**Given passage**
Luke’s wonderful Christmas story: angels, shepherds, thin places, and bed sheets

25
Dec

Scripture: Luke 1: 26-38 and 2: 1-20

At our family service this afternoon, I began by asking the children some questions (they had just watched a video of the Gospel story). What happened on the first Christmas Eve – Jesus was born. Where did it happen? – In Bethlehem. Where did Mary put the baby to sleep? – In a manger. Why did she have to use a manger? – There was no room at the inn. Who came to see the baby? – Shepherds. How do you know all this? – It’s in the Bible.

Luke’s greatest hits

Tonight, we have heard what I think of as the two highlights of the Christmas story. The angel Gabriel announced the birth to Mary, the future mother of Jesus. Then the events surrounding Jesus’ birth, which I just described. It’s really only half true to say that we know this from the Bible. Of the four Gospel writers, only Luke describes these events. Apart from the visit of the Magi, or Three KIngs, as described by Matthew, the whole of our familiar Christmas story comes from Luke.

There is actually much more to Luke’s story than the Annunciation and the birth of Jesus. Luke gives a much more elaborate account. We hardly ever read most of it, even in church. For me, the Annunciation and the birth, rather like CD albums, “Favourite operatic arias” or “The Tragically Hip, their greatest hits”. Think of them as “Best of Luke.” So I would like to take a few moments to fill in more of what Luke tells us about Jesus’ origins and early life.  You can read it all in Luke Chapter 1 through 3: 22.

Zechariah, Elizabeth, Gabriel, and Mary

The story begins with a Temple priest named Zechariah. He and his wife Elizabeth have not had any children and are getting on in years. While carrying out his priestly duties, Zechariah gets a visit from the angel Gabriel. Gabriel tells him that Elizabeth will bear a son. They are to name him John. Zechariah doesn’t believe Gabriel, and as a punishment he loses the power of speech until John’s birth. John will grow up to be John the Baptist. Next, Gabriel visits Mary as we read tonight. Mary, newly pregnant, goes to visit her cousin Elizabeth, now five months along. Therefore we realize that John and Jesus are related, and that they are almost the same age.

After Elizabeth has her baby, the relatives want to call him Zechariah after his father. However, the parents insist on calling him John, as the angel had told them. Zechariah then gives a speech that connects John (and therefore his cousin Jesus) with both the patriarch Abraham and the great King David. The speech also predicts John’s ministry of baptism thirty years in the future.

Now we come to the birth narrative. Mary has the baby and lays him in the manger. The angels sing ‘Peace on Earth’. The visiting shepherds, just ordinary people, are the first people to recognize Jesus as the Messiah, or Christ.

**Problem 1**
List every question the text on Luke's Christmas story says the speaker asked the children at the family service.

[Stored entries]
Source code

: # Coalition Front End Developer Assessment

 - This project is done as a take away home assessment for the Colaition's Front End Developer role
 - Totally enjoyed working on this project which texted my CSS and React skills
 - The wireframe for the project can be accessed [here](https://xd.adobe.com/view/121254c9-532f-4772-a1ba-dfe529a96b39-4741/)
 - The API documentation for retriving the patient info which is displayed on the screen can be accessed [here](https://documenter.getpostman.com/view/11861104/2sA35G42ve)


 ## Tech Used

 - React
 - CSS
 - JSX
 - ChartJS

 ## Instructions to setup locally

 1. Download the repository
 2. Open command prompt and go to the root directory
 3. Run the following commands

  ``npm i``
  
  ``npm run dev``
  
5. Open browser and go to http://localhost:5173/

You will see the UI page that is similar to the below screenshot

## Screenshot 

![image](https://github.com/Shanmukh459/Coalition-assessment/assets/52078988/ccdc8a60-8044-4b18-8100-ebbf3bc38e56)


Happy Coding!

**Problem 2**
Reproduce everything in the rows from the line containing "1. Download the repository" down to the final line of the rows, with both ends included.

**Exercise result 1**
- What happened on the first Christmas Eve
- Where did it happen?
- Where did Mary put the baby to sleep?
- Why did she have to use a manger?
- Who came to see the baby?
- How do you know all this?

**Exercise result 2**
 1. Download the repository
 2. Open command prompt and go to the root directory
 3. Run the following commands

  ``npm i``
  
  ``npm run dev``
  
5. Open browser and go to http://localhost:5173/

You will see the UI page that is similar to the below screenshot

## Screenshot 

![image](https://github.com/Shanmukh459/Coalition-assessment/assets/52078988/ccdc8a60-8044-4b18-8100-ebbf3bc38e56)


Happy Coding!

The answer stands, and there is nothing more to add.